**PROVIDED INFORMATION:**
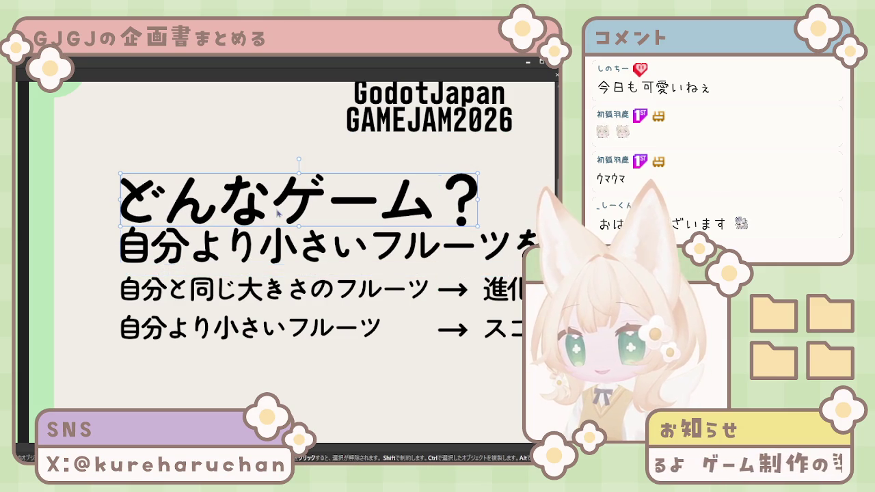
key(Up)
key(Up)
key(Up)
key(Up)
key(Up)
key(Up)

--

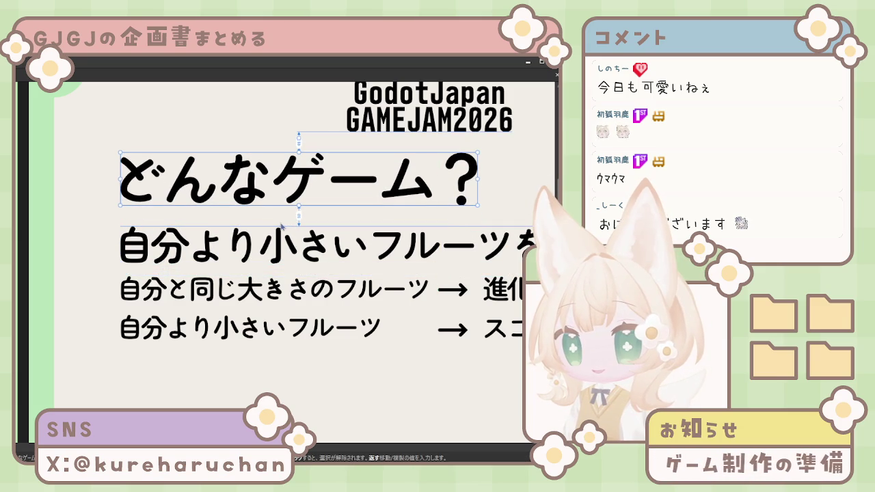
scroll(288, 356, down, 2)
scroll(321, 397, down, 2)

**PROBLEM REQUIREMENTS:** Go through the entries above and report every line in which the word "scroll" appears.

**WRITTEN SOLUTION:**
scroll(288, 356, down, 2)
scroll(321, 397, down, 2)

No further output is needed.